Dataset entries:
########
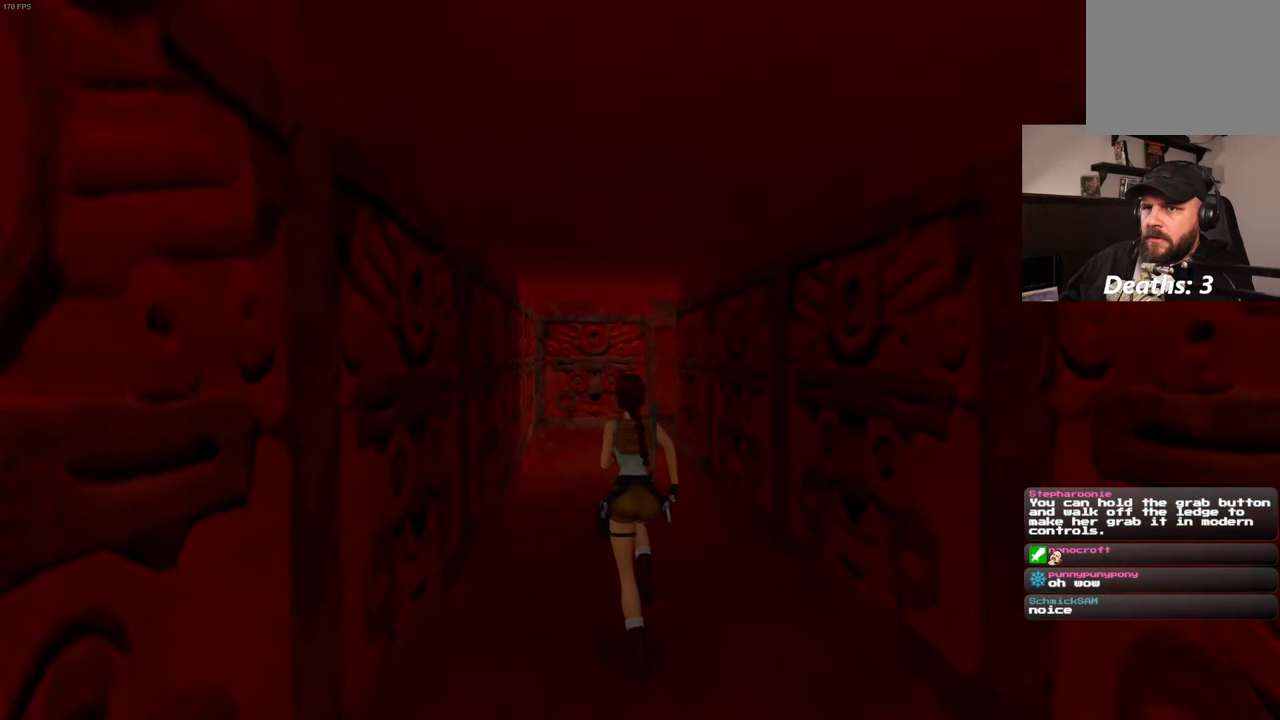
{"dt_ms": 500, "buttons": [], "left_stick": "up", "right_stick": "center", "events": []}
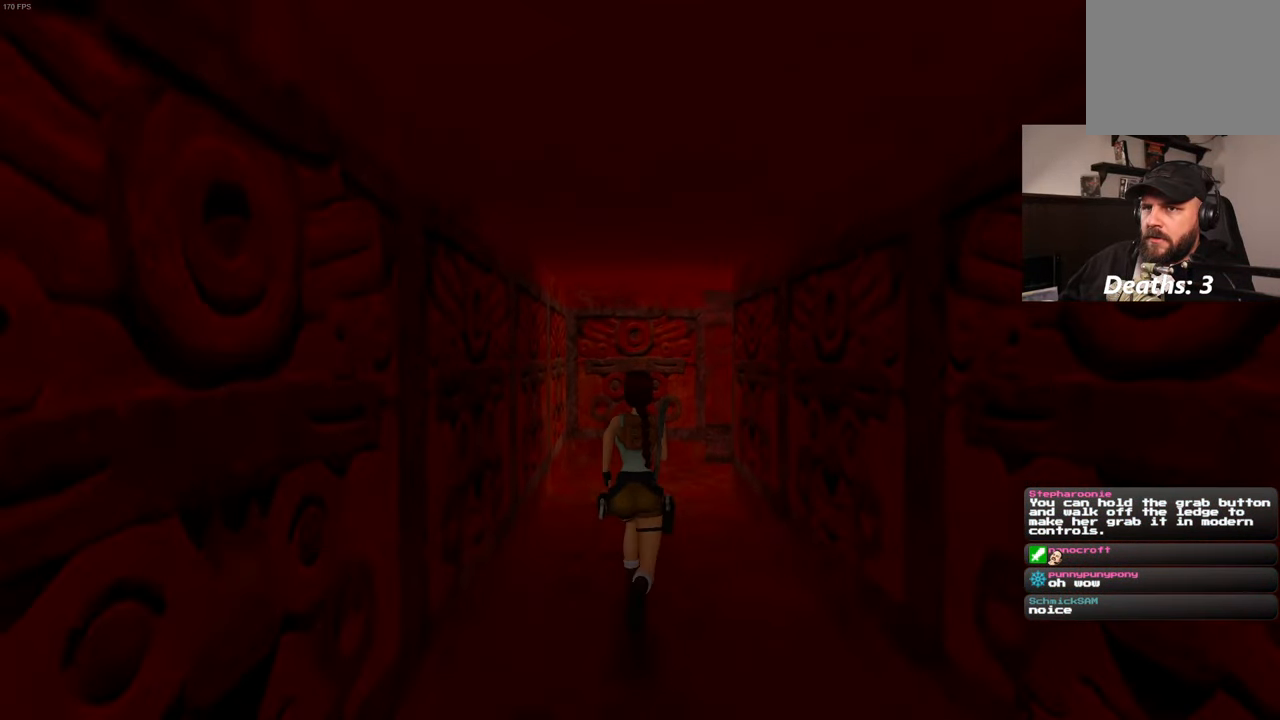
{"dt_ms": 500, "buttons": [], "left_stick": "up", "right_stick": "center", "events": []}
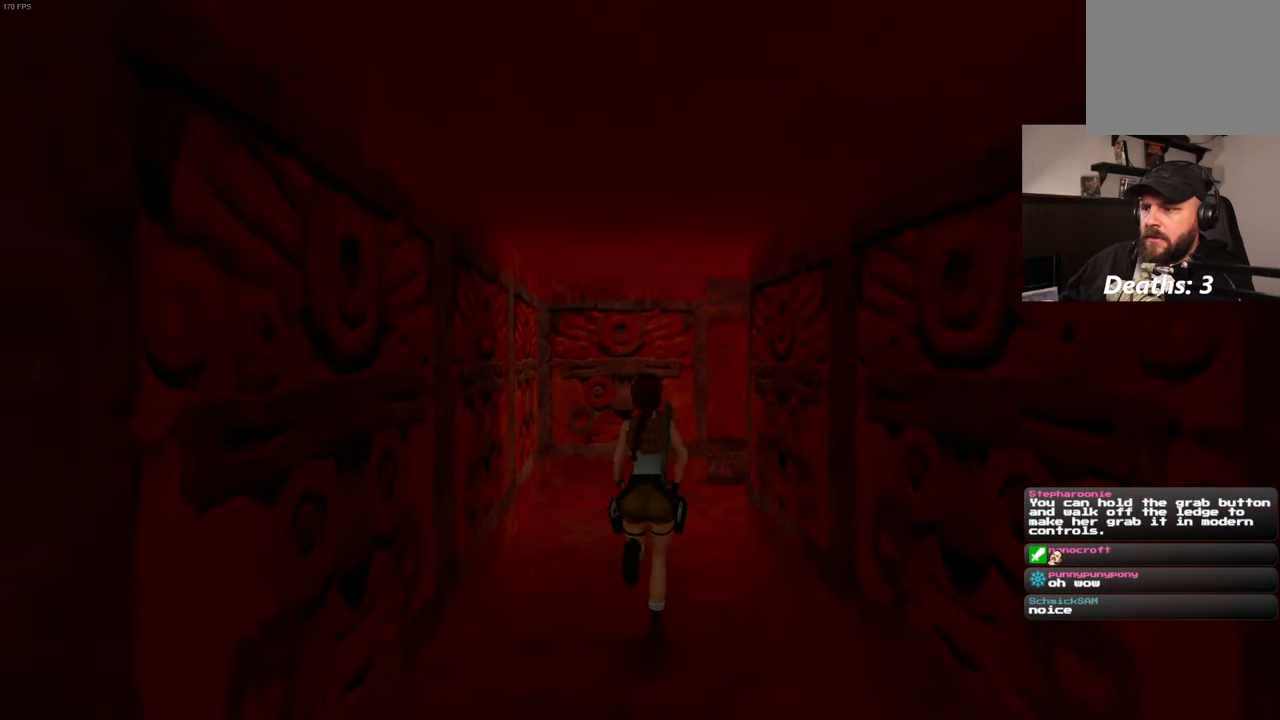
{"dt_ms": 500, "buttons": [], "left_stick": "up", "right_stick": "down-right", "events": [[316, "right_stick", "down-right"]]}
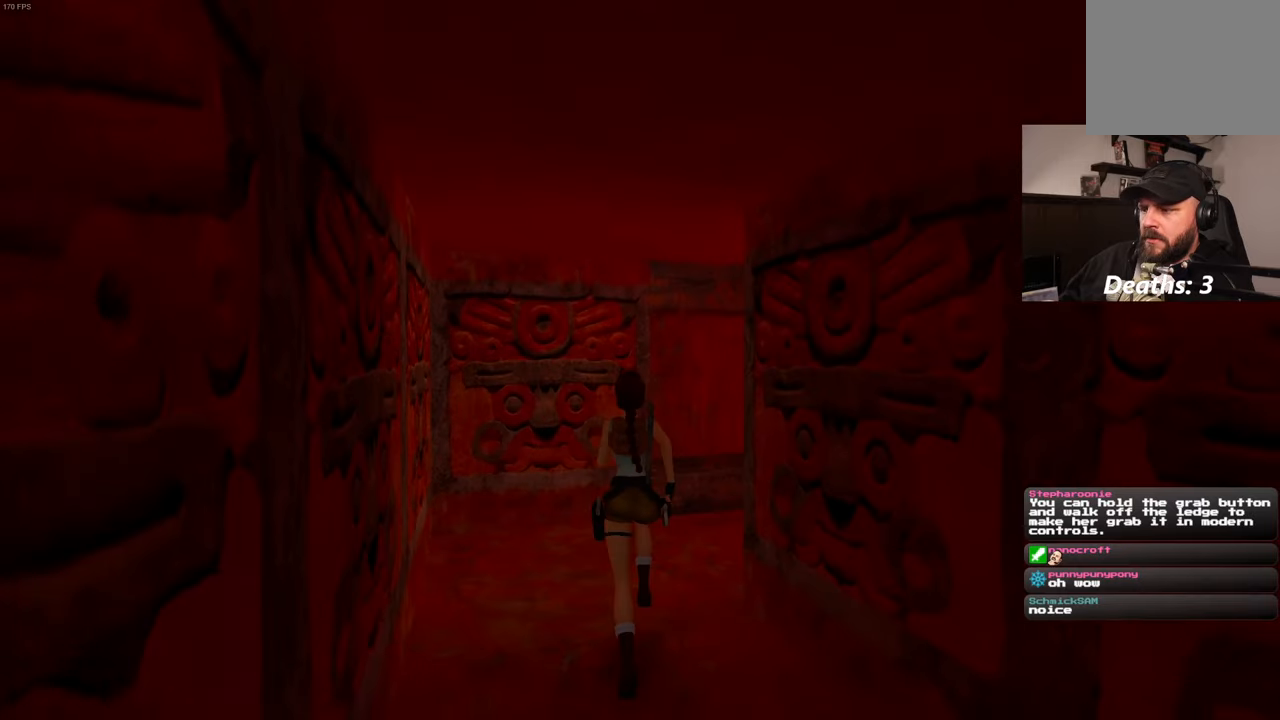
{"dt_ms": 500, "buttons": [], "left_stick": "up", "right_stick": "center", "events": [[450, "right_stick", "center"]]}
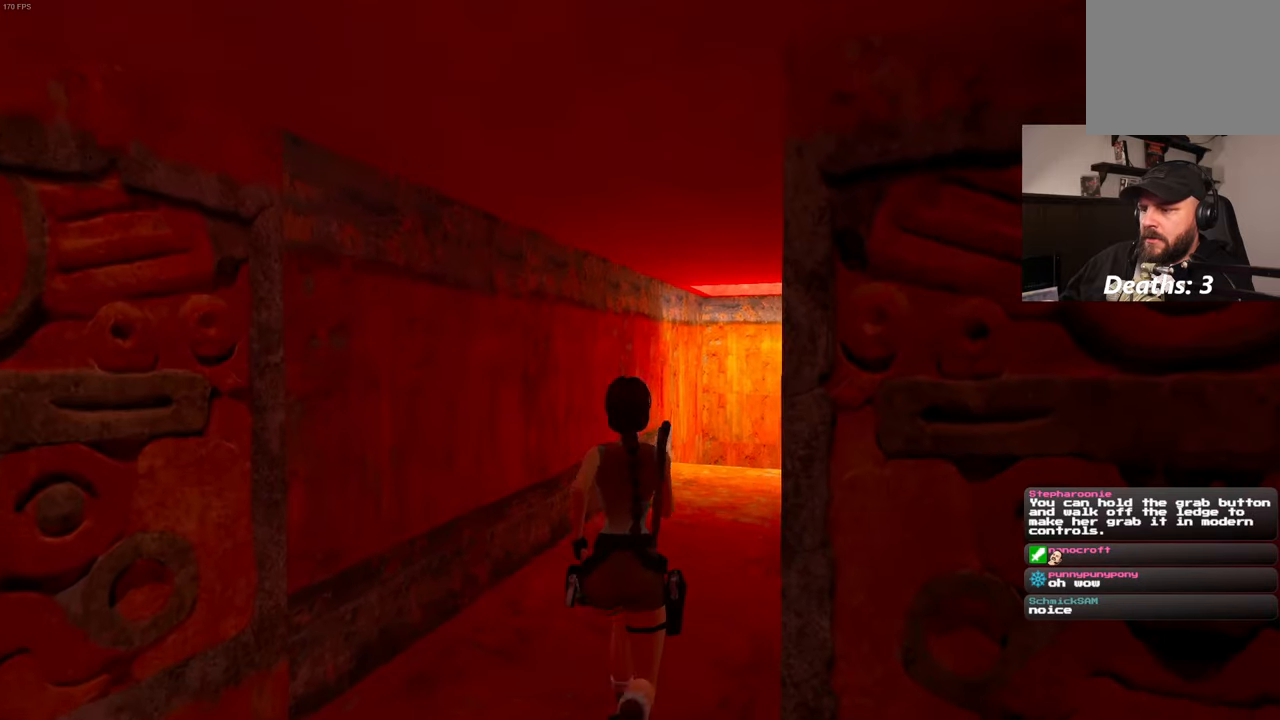
{"dt_ms": 500, "buttons": [], "left_stick": "up", "right_stick": "center", "events": []}
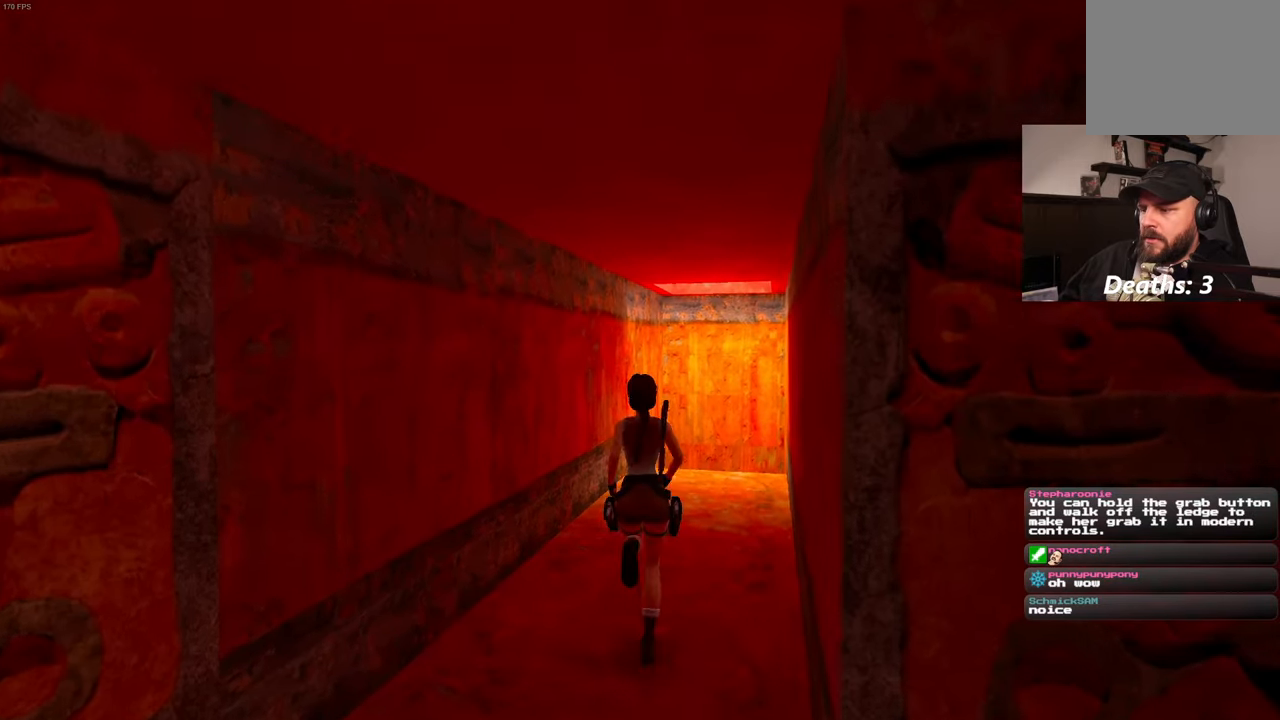
{"dt_ms": 500, "buttons": [], "left_stick": "up-right", "right_stick": "center", "events": [[433, "left_stick", "up-right"]]}
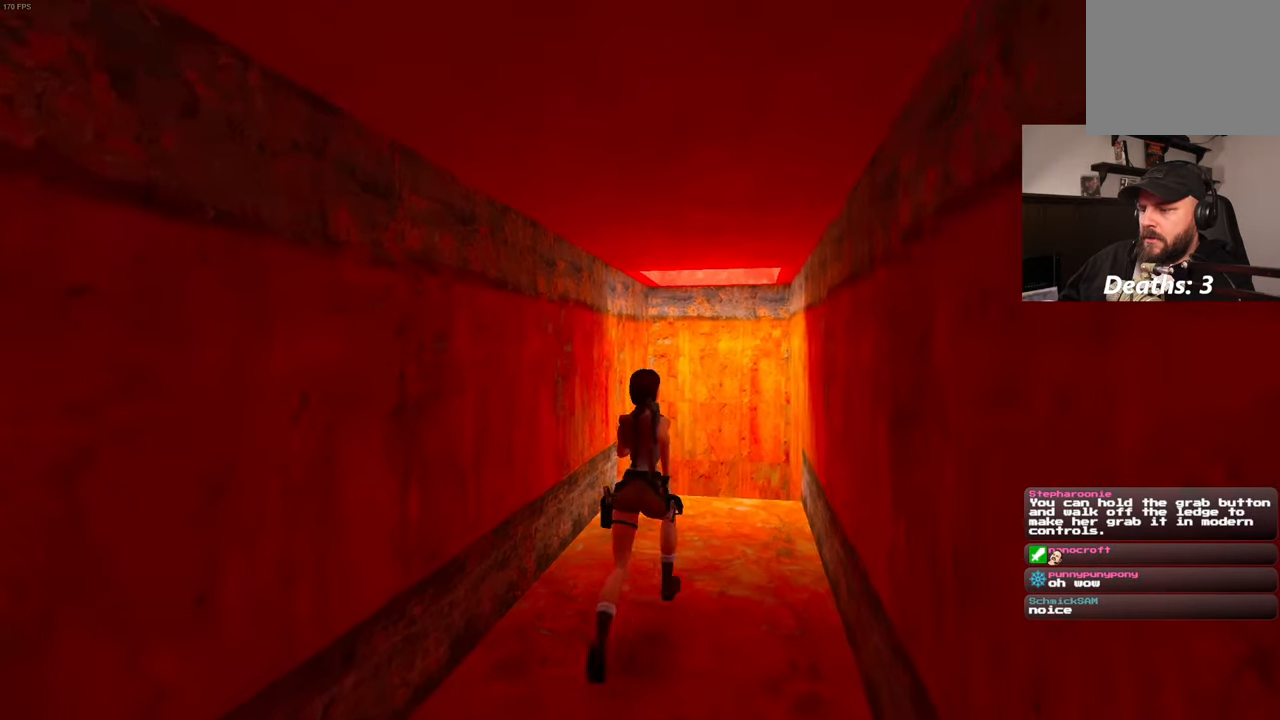
{"dt_ms": 500, "buttons": [], "left_stick": "up", "right_stick": "center", "events": [[200, "left_stick", "up"]]}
########
What is needed is an exact reprint of every entry, pictures excluded.

Answer box:
{"dt_ms": 500, "buttons": [], "left_stick": "up", "right_stick": "center", "events": []}
{"dt_ms": 500, "buttons": [], "left_stick": "up", "right_stick": "center", "events": []}
{"dt_ms": 500, "buttons": [], "left_stick": "up", "right_stick": "down-right", "events": [[316, "right_stick", "down-right"]]}
{"dt_ms": 500, "buttons": [], "left_stick": "up", "right_stick": "center", "events": [[450, "right_stick", "center"]]}
{"dt_ms": 500, "buttons": [], "left_stick": "up", "right_stick": "center", "events": []}
{"dt_ms": 500, "buttons": [], "left_stick": "up-right", "right_stick": "center", "events": [[433, "left_stick", "up-right"]]}
{"dt_ms": 500, "buttons": [], "left_stick": "up", "right_stick": "center", "events": [[200, "left_stick", "up"]]}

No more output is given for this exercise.